Each line below from the "group of clients." line through the "and runs them" line, those two included, must be restated word for word; the pictures must not be.
Entries provided START
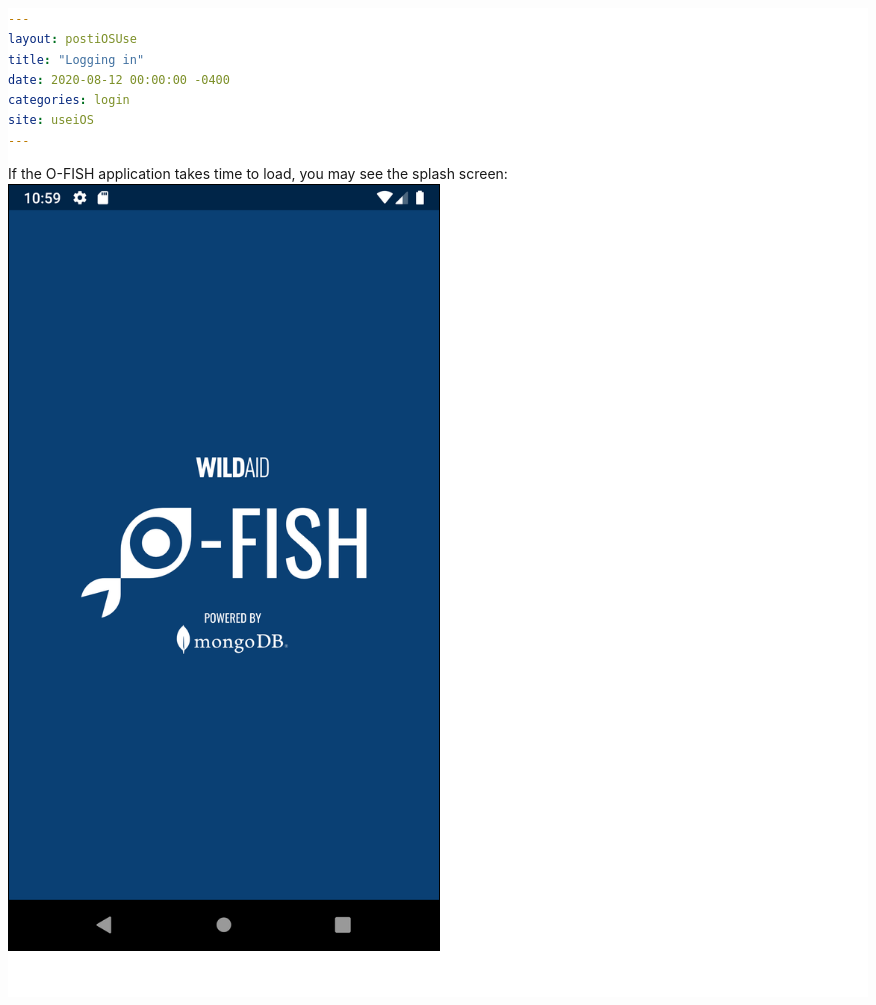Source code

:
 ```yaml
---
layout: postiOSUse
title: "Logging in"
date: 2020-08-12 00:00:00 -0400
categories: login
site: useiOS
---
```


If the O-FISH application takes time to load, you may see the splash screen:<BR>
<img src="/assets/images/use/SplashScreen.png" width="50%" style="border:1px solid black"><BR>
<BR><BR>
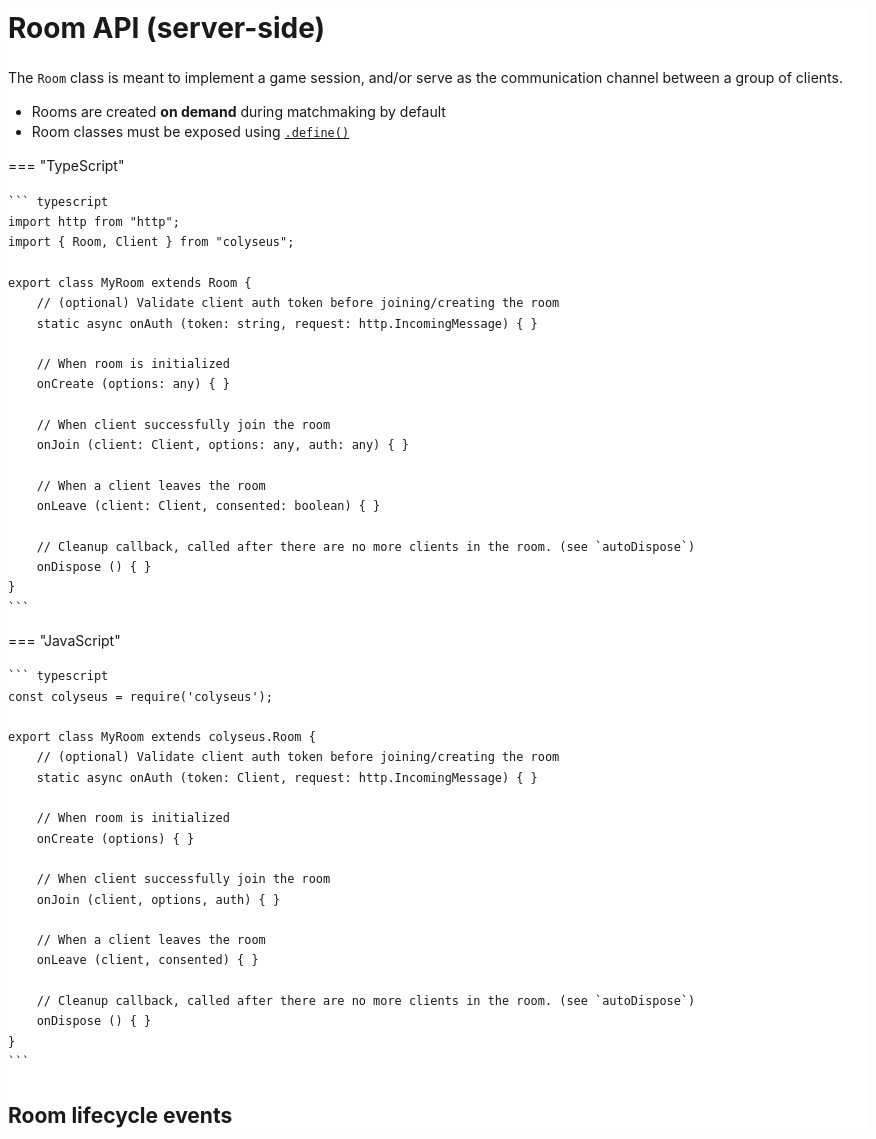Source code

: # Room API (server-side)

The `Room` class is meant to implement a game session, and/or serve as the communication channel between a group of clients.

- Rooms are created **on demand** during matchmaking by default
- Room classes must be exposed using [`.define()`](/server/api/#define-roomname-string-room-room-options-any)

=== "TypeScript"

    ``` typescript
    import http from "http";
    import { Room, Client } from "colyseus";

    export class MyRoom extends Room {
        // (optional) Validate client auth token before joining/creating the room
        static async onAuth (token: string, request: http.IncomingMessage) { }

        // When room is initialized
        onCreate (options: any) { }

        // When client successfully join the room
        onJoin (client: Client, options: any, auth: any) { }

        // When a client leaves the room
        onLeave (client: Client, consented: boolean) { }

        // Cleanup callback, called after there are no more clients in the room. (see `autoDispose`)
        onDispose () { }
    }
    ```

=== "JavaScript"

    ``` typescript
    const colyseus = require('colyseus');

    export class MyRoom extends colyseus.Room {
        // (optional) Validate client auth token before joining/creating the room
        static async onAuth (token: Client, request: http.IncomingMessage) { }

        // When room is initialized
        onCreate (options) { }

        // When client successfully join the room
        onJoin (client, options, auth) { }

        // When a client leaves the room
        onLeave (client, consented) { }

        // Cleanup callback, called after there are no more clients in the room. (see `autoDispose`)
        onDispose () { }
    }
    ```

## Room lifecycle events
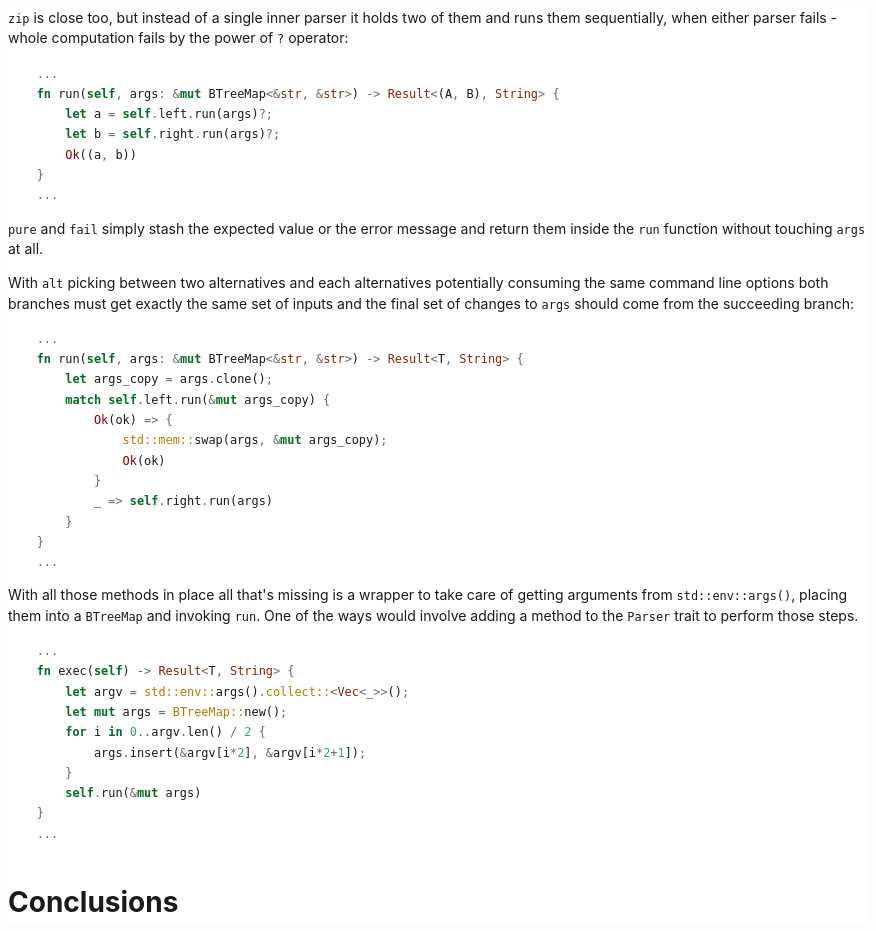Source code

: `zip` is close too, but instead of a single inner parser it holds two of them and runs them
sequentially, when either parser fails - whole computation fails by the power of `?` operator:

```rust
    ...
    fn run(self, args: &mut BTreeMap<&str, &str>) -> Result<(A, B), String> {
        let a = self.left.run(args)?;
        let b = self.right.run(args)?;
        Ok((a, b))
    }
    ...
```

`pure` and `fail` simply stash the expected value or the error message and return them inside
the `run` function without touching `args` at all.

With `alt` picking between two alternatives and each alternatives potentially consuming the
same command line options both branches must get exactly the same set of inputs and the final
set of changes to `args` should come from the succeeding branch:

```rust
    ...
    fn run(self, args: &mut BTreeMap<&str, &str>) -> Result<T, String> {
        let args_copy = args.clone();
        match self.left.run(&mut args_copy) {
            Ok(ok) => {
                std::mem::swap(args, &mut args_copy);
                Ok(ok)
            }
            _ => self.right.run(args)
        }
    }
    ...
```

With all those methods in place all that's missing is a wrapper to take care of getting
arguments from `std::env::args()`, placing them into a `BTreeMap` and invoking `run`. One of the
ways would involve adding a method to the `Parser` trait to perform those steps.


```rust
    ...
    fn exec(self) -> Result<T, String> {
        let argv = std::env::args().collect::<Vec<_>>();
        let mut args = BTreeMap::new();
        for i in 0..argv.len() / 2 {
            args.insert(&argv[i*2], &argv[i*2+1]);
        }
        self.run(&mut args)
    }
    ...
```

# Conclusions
Entries provided END
→ **Written answer**
The `Room` class is meant to implement a game session, and/or serve as the communication channel between a group of clients.

- Rooms are created **on demand** during matchmaking by default
- Room classes must be exposed using [`.define()`](/server/api/#define-roomname-string-room-room-options-any)

=== "TypeScript"

    ``` typescript
    import http from "http";
    import { Room, Client } from "colyseus";

    export class MyRoom extends Room {
        // (optional) Validate client auth token before joining/creating the room
        static async onAuth (token: string, request: http.IncomingMessage) { }

        // When room is initialized
        onCreate (options: any) { }

        // When client successfully join the room
        onJoin (client: Client, options: any, auth: any) { }

        // When a client leaves the room
        onLeave (client: Client, consented: boolean) { }

        // Cleanup callback, called after there are no more clients in the room. (see `autoDispose`)
        onDispose () { }
    }
    ```

=== "JavaScript"

    ``` typescript
    const colyseus = require('colyseus');

    export class MyRoom extends colyseus.Room {
        // (optional) Validate client auth token before joining/creating the room
        static async onAuth (token: Client, request: http.IncomingMessage) { }

        // When room is initialized
        onCreate (options) { }

        // When client successfully join the room
        onJoin (client, options, auth) { }

        // When a client leaves the room
        onLeave (client, consented) { }

        // Cleanup callback, called after there are no more clients in the room. (see `autoDispose`)
        onDispose () { }
    }
    ```

## Room lifecycle events
Source code

: `zip` is close too, but instead of a single inner parser it holds two of them and runs them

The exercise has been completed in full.